Editorial
PFP: cambios cosméticos
El Ejecutivo federal presentó ayer en San Luis Potosí lo que denominó el “nuevo modelo institucional de policía”. En la ceremonia correspondiente, encabezada por Felipe Calderón Hinojosa y el titular de la Secretaría de Seguridad Pública, Genaro García Luna, fueron dados a conocer un sistema de comunicaciones y base de datos, el rebautizo del Instituto de Formación Policial –que a partir de ahora se llamará Academia Superior de Seguridad Pública Federal– y la adición de un colorido blanquiazul a los transportes, uniformes y logotipos de la Policía Federal Preventiva.
El ritual tiene lugar apenas unas horas después de la detención de 25 elementos de esa corporación en Tampico, Tamaulipas, acusados de complicidad en el tráfico de drogas, y cuatro meses después de que el propio García Luna destituyera a todos los mandos (284) de la PFP y de la Agencia Federal de Investigación (AFI), antes Policía Judicial Federal (PJF), y con una historia reciente de constantes remociones de comandantes estatales y oficiales de diversos rangos.

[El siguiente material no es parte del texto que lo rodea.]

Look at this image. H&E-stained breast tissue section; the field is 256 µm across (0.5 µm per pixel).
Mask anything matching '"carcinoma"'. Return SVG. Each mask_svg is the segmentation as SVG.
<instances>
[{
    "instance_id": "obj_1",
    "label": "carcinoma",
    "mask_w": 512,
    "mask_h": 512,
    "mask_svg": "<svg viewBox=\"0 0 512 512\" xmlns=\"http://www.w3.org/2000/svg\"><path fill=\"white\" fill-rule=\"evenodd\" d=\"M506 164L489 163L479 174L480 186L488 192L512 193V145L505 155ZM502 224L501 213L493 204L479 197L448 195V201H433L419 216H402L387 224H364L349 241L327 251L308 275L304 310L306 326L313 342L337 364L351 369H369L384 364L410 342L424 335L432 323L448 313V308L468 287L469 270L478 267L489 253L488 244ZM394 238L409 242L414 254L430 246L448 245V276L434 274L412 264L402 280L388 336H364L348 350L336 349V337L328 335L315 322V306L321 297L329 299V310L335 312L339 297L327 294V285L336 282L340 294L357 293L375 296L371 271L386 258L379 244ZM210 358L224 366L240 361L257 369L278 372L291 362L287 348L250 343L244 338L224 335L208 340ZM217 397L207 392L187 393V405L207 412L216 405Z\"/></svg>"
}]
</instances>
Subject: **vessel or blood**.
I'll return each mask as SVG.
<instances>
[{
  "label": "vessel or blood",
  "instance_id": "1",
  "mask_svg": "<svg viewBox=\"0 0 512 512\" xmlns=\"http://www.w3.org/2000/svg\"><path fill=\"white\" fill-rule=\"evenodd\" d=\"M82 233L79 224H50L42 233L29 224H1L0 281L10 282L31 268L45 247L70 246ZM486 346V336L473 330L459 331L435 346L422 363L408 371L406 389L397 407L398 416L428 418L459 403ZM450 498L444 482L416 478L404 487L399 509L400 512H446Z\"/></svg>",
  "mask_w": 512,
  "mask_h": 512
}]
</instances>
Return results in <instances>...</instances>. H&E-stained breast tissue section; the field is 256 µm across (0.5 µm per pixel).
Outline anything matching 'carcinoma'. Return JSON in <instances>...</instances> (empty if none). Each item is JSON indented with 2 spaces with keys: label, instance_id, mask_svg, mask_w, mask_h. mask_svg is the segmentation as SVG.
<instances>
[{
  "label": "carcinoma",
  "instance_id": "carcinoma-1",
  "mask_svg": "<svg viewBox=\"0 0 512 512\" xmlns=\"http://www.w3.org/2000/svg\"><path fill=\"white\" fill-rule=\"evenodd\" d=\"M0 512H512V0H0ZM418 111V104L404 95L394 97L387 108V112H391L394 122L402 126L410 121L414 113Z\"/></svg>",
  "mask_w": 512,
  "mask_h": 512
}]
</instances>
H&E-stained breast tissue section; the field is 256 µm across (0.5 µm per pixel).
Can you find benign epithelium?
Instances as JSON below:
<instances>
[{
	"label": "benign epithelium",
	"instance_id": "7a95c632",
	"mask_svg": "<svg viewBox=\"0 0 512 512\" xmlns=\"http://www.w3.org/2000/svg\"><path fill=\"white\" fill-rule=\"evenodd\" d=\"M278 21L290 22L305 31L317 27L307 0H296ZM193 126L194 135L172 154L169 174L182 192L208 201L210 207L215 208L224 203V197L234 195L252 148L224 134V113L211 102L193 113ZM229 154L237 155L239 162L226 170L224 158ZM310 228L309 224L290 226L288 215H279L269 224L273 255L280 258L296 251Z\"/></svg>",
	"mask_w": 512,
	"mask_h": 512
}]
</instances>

Más allá de transmutaciones de siglas, colores y diseños, la conversión de la PJF en AFI y la creación de la PFP no han tenido un efecto significativo en la descomposición estructural de las corporaciones policiales federales. En menos de una década, la segunda ha sufrido la infiltración de la delincuencia organizada y se ha visto involucrada en casos graves de brutalidad policial y de violaciones a los derechos humanos.
La masiva incorporación a sus filas de militares en activo o con licencia temporal no ha servido para enderezar el rumbo de una institución que se originó en las obsesiones contrainsurgentes de Ernesto Zedillo, se estrenó con la ocupación paramilitar de la UNAM, en febrero de 2000, y que, en los hechos, no se distingue tanto por su función legal contra la delincuencia organizada, sino por su tarea en la intimidación y represión de movimientos sociales, como ha quedado de manifiesto en los casos de Sicartsa, en Texcoco-Atenco y en Oaxaca.
Por lo demás, la escasa utilidad de la PFP y de la AFI en el combate al narcotráfico fue puesta de manifiesto por el propio gobierno calderonista, que en diversas ocasiones ha esgrimido como justificación para involucrar en esa labor a las fuerzas armadas la “insuficiencia” de las corporaciones policiales antes mencionadas.
Cambios cosméticos como el anunciado ayer pueden tener algunos efectos mediáticos y propagandísticos, pero no contribuyen a moralizar a las instituciones de seguridad pública y de procuración de justicia porque, en conjunto, el modelo vigente de combate a la delincuencia está mal concebido y mal dirigido, toda vez que no considera un dato primordial: la incidencia delictiva repuntó en el salinato, a raíz de la desintegración social provocada por la política económica neoliberal, se disparó con la crisis de 1994-1995 y no dejó de crecer durante el foxismo, alentada por la vasta corrupción que infestó a buena parte de las oficinas públicas, en el que se denominó a sí mismo “gobierno del cambio”.
Una acción gubernamental eficiente en materia de seguridad pública y estado de derecho exige poner remedio a la confusión entre los síntomas y las causas de la delincuencia, y emprender, más allá del discurso, una verdadera estrategia de desarrollo social, un combate frontal a la pobreza, a la marginación y a la desigualdad, además de un deslinde tajante e inequívoco ante la corrupción y la impunidad que, a pesar de los cambios de color, dan continuidad a la administración pública a través de los sexenios.